▸ **TEXTO PROPORCIONADO**

■ ■ ■ ■

El escritor Héctor Jiménez ha hallado en la literatura fantástica y el terror un medio para abordar emociones, temores y realidades sociales a través de relatos que incluyen fantasmas, demonios y zombies. Su colección de cuentos «Tres veces el diablo», lanzada a raíz de su participación en el programa «Emergentes» de la Secretaría de Cultura de Morelia, reúne cuatro historias cargadas de horror y elementos sobrenaturales, una de las cuales se ambienta en la Revolución Mexicana.
Jiménez comenzó a interesarse por la lectura en su adolescencia, a partir de un préstamo de «El retrato de Dorian Gray» de Oscar Wilde, que dejó una profunda impresión en él. Explicó que muchos confunden la lectura con la memorización, cuando en realidad se trata de conectar a través de emociones y sensaciones que las historias generan.
Con el tiempo, su atención se centró en la literatura latinoamericana, destacando autores como Roberto Bolaño y Samanta Schweblin, a quienes considera influencias clave en su escritura. La lectura, sostiene, es una experiencia única para cada individuo, permitindo que tanto lectores como escritores sean distintos en su apreciación y expresión literaria.
Jiménez comenzó a escribir formalmente hace aproximadamente diez años, impulsado por sus estudios universitarios y el apoyo de profesores en la creación literaria. A pesar de su entusiasmo inicial, reconoce que las dificultades económicas a menudo interrumpen la producción literaria de autores emergentes en América Latina, quienes suelen enfrentarse a la presión de asegurar su sustento.

■ ■ ■ ■

▸ **MATERIAL EXTRAÍDO**
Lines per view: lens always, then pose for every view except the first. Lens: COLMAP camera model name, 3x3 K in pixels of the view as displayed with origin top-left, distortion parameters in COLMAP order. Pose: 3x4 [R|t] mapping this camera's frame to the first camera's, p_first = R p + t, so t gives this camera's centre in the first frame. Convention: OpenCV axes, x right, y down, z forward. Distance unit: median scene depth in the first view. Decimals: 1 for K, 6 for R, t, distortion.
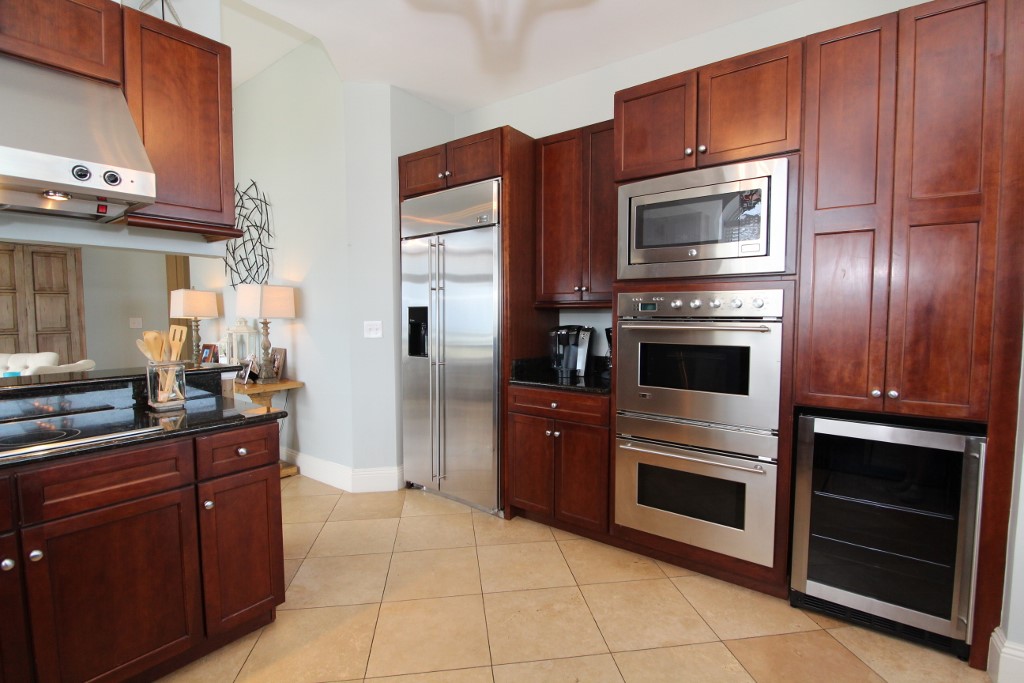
lens RADIAL K [[475.6, 0, 515.3], [0, 475.6, 342.7], [0, 0, 1]] dist [-0.005819, -0.002020]
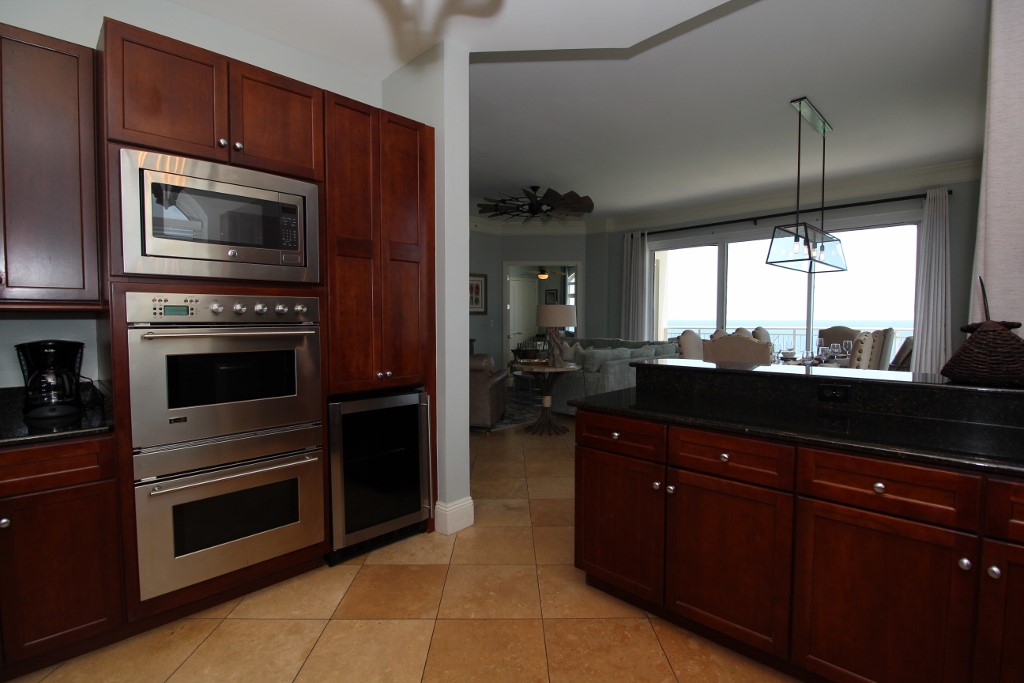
lens RADIAL K [[475.6, 0, 516.3], [0, 475.6, 334.6], [0, 0, 1]] dist [-0.005819, -0.002020]
pose [[0.148544, -0.038855, 0.988142, -0.472767], [0.061104, 0.997679, 0.030045, -0.025039], [-0.987016, 0.055916, 0.150573, 0.324656]]
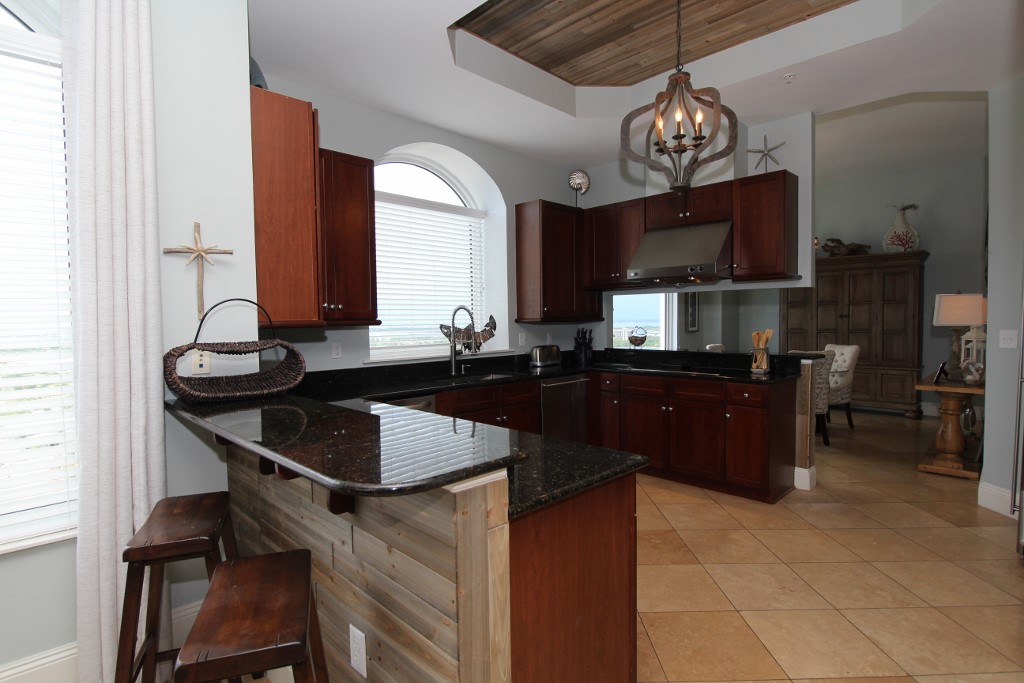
lens RADIAL K [[513.7, 0, 510.3], [0, 513.7, 336.1], [0, 0, 1]] dist [0.000250, 0.000050]
pose [[-0.131403, 0.039587, -0.990538, 1.316821], [-0.053655, 0.997454, 0.046982, -0.045877], [0.989876, 0.059321, -0.128945, 0.257504]]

■ ■ ■ ■

▸ **LO ESPERADO**
Traduzca al inglés la siguiente oración del texto sobre Héctor Jiménez: «Jiménez comenzó a escribir formalmente hace aproximadamente diez años, impulsado por sus estudios universitarios y el apoyo de profesores en la creación literaria.»

▸ **RESULTADO**
Jiménez began writing formally about ten years ago, driven by his university studies and the support of professors in creative writing.